Provided records =
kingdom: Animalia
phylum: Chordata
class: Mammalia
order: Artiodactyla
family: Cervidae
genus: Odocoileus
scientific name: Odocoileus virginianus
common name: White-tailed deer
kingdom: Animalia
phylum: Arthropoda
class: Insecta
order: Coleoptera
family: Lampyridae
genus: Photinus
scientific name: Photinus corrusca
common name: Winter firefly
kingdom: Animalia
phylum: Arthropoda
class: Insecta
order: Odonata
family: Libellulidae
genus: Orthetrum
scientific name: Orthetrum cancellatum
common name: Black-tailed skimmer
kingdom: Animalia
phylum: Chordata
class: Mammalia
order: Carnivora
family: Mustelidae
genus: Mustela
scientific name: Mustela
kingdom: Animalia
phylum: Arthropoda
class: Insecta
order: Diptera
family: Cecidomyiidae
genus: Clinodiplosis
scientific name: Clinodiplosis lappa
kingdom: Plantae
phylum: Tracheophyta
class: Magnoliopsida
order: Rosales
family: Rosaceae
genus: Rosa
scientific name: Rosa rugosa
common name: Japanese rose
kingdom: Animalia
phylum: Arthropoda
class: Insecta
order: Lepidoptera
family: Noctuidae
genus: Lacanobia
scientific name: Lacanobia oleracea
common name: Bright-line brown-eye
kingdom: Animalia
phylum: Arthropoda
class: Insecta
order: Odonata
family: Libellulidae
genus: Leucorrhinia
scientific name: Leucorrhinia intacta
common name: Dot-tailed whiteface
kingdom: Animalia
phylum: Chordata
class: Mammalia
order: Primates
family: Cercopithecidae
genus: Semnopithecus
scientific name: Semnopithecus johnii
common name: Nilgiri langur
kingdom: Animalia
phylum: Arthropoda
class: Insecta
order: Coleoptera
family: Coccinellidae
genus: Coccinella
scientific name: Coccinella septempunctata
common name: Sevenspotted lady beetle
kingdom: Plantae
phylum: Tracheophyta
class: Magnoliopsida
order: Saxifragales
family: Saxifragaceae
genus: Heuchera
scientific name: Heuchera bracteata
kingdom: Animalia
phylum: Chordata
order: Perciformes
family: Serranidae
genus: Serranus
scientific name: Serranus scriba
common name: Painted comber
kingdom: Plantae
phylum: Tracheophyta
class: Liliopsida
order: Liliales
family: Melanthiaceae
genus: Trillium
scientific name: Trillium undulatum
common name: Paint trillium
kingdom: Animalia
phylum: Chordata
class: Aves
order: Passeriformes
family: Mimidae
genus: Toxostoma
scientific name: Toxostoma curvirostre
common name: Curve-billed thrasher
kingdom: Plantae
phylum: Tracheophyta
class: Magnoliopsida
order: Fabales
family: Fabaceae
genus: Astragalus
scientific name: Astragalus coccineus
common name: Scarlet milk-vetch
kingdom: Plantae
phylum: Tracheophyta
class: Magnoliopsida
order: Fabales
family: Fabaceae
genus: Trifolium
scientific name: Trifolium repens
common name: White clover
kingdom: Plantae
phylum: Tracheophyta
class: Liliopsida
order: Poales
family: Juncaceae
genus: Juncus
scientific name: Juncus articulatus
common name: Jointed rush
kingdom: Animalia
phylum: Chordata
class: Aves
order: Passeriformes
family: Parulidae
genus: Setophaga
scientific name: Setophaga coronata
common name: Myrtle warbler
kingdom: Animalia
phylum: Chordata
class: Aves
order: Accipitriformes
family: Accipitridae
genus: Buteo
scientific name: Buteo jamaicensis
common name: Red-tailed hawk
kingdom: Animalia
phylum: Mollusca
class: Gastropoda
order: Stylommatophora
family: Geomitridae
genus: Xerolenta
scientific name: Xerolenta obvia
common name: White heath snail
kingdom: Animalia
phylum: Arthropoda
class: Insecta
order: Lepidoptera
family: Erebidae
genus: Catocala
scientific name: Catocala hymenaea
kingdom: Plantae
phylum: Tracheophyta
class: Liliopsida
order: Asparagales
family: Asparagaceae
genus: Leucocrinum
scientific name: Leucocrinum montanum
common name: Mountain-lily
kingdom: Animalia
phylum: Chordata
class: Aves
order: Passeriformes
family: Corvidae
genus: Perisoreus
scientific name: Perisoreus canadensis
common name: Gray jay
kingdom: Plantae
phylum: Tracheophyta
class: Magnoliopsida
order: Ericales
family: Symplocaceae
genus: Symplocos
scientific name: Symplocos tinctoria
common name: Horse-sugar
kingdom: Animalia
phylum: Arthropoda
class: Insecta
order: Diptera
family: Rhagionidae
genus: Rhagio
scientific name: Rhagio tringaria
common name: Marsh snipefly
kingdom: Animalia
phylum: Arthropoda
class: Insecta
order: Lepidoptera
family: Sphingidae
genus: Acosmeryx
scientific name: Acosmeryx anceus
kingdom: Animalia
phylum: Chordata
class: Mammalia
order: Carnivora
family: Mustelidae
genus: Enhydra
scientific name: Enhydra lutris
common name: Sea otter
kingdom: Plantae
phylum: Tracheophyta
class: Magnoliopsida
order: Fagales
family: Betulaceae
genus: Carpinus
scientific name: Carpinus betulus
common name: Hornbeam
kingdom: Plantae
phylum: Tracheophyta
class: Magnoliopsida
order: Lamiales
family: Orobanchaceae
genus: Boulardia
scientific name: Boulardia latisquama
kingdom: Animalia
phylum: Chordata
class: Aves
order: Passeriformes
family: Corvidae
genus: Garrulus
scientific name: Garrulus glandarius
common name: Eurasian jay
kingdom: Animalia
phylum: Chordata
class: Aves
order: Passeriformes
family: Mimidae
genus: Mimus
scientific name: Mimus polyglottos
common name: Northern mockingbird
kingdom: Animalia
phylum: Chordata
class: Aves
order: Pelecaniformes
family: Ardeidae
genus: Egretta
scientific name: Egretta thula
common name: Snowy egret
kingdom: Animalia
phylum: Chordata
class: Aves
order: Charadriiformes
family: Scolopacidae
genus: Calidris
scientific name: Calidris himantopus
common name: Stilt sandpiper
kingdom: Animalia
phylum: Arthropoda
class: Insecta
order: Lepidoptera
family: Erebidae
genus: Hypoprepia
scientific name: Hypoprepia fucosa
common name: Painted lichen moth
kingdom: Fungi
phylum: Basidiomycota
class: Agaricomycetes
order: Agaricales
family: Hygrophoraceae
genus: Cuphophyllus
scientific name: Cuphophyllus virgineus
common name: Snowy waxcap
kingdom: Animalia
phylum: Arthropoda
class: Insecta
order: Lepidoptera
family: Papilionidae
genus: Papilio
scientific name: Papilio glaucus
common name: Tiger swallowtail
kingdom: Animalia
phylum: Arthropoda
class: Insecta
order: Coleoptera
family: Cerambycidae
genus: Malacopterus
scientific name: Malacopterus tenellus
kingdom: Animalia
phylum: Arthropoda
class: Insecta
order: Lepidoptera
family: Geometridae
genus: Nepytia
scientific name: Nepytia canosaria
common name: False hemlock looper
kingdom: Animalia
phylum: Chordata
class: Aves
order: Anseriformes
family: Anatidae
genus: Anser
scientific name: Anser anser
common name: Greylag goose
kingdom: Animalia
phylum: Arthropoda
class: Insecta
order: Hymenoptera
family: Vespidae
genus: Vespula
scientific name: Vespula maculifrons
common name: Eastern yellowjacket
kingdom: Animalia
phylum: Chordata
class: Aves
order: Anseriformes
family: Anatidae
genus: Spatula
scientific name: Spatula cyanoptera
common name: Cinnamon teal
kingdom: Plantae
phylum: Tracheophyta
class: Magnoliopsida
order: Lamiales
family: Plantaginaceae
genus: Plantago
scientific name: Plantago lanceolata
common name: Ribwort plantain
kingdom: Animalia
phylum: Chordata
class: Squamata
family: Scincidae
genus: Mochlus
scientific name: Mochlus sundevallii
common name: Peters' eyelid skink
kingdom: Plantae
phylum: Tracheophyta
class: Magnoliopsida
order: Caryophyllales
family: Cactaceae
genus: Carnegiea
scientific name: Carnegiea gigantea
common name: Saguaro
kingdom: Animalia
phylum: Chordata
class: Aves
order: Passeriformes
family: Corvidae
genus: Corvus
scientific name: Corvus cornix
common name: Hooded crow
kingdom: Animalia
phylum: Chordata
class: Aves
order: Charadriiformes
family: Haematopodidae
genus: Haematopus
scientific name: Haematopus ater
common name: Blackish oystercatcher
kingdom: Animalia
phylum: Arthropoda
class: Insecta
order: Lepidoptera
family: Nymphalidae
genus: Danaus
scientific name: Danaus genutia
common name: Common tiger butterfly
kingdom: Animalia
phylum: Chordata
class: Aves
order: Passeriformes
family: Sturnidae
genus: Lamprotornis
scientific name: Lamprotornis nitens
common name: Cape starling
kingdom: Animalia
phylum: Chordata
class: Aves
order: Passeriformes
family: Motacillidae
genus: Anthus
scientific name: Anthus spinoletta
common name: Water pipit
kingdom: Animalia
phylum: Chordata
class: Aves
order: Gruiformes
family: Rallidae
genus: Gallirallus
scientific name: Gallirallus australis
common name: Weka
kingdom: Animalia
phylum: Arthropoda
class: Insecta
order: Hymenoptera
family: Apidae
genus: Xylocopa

Aim =
Reproduce the data above unchanged, from the line containing "family: Sphingidae" through the line containing "common name: Painted lichen moth", including both of those lines.

Response for this exercise =
family: Sphingidae
genus: Acosmeryx
scientific name: Acosmeryx anceus
kingdom: Animalia
phylum: Chordata
class: Mammalia
order: Carnivora
family: Mustelidae
genus: Enhydra
scientific name: Enhydra lutris
common name: Sea otter
kingdom: Plantae
phylum: Tracheophyta
class: Magnoliopsida
order: Fagales
family: Betulaceae
genus: Carpinus
scientific name: Carpinus betulus
common name: Hornbeam
kingdom: Plantae
phylum: Tracheophyta
class: Magnoliopsida
order: Lamiales
family: Orobanchaceae
genus: Boulardia
scientific name: Boulardia latisquama
kingdom: Animalia
phylum: Chordata
class: Aves
order: Passeriformes
family: Corvidae
genus: Garrulus
scientific name: Garrulus glandarius
common name: Eurasian jay
kingdom: Animalia
phylum: Chordata
class: Aves
order: Passeriformes
family: Mimidae
genus: Mimus
scientific name: Mimus polyglottos
common name: Northern mockingbird
kingdom: Animalia
phylum: Chordata
class: Aves
order: Pelecaniformes
family: Ardeidae
genus: Egretta
scientific name: Egretta thula
common name: Snowy egret
kingdom: Animalia
phylum: Chordata
class: Aves
order: Charadriiformes
family: Scolopacidae
genus: Calidris
scientific name: Calidris himantopus
common name: Stilt sandpiper
kingdom: Animalia
phylum: Arthropoda
class: Insecta
order: Lepidoptera
family: Erebidae
genus: Hypoprepia
scientific name: Hypoprepia fucosa
common name: Painted lichen moth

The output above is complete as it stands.